Chekhanov’s office. Everything must be in that office, surely? If you were going to pick someone to testify against Malin, it would be Chekhanov. He knew everything. Every corrupt payment, every shaky transaction, every fraud Malin had ever committed.

That was the place. Could he break in? A crazy idea. But he could have others do it for him. Any one of those former government security companies that advertised in the Moscow papers would do it. They would have to do it discreetly, of course; any indication that the office had been breached might lead back to him. Was there some way of making it look like Ikertu? Leave a trace back to London. He could ask those half-soaked London investigators to engage the Russians on his behalf.

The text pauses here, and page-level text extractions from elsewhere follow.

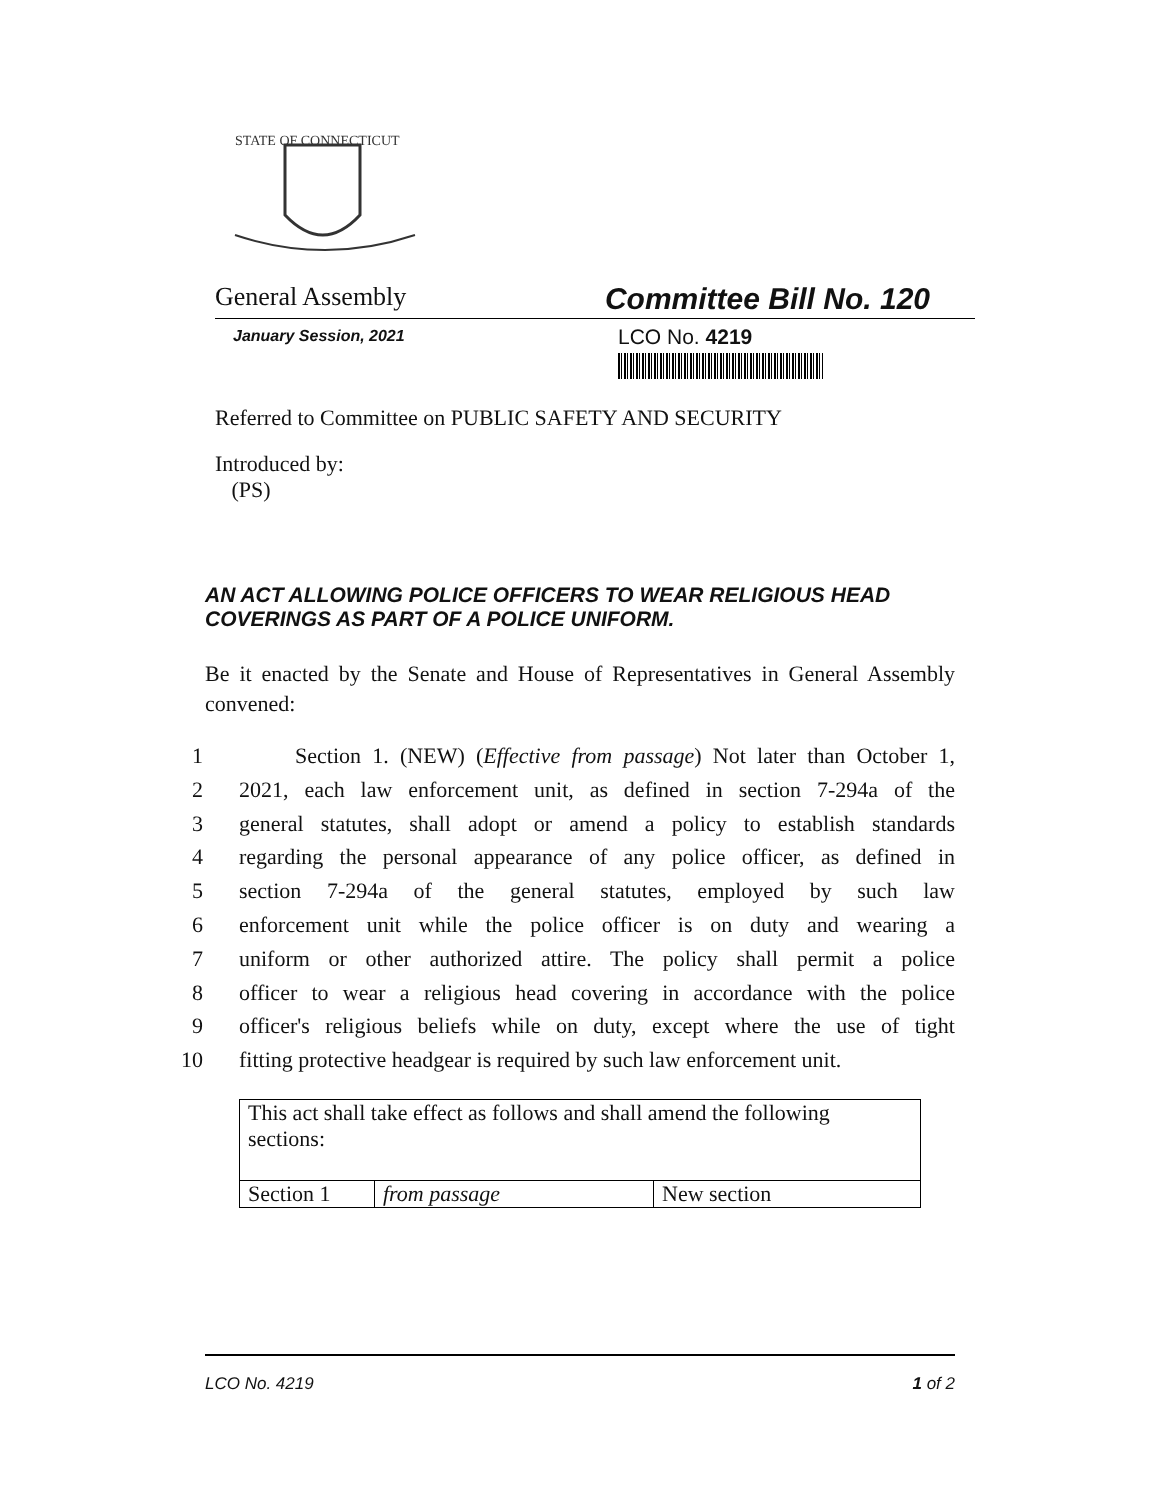STATE OF CONNECTICUT
General Assembly Committee Bill No. 120
January Session, 2021
LCO No. 4219
Referred to Committee on PUBLIC SAFETY AND SECURITY
Introduced by:
(PS)
AN ACT ALLOWING POLICE OFFICERS TO WEAR RELIGIOUS HEAD COVERINGS AS PART OF A POLICE UNIFORM.
Be it enacted by the Senate and House of Representatives in General Assembly convened:
1 Section 1. (NEW) (Effective from passage) Not later than October 1,
2 2021, each law enforcement unit, as defined in section 7-294a of the
3 general statutes, shall adopt or amend a policy to establish standards
4 regarding the personal appearance of any police officer, as defined in
5 section 7-294a of the general statutes, employed by such law
6 enforcement unit while the police officer is on duty and wearing a
7 uniform or other authorized attire. The policy shall permit a police
8 officer to wear a religious head covering in accordance with the police
9 officer's religious beliefs while on duty, except where the use of tight
10 fitting protective headgear is required by such law enforcement unit.
| This act shall take effect as follows and shall amend the following sections: | | |
| Section 1 | from passage | New section |
LCO No. 4219 1 of 2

Lock sat back in his seat, wondering dizzily about the plan. It wasn’t bad. In fact it was good. This, after all, was the sort of thing that happened in Moscow every day. He was beginning to think like a Russian.

But then he began to think like a lawyer. The loyalty of Lock’s investigators, of InvestSol, could that be relied upon? All it would take was for one of them to realize what was going on and he could end up being blackmailed. Or, more likely and far more dangerous, someone would mess up the job and the fearsome Horkov, or some even more frightening creature from Malin’s crack regiment of brutal old spooks, would track it all back to him.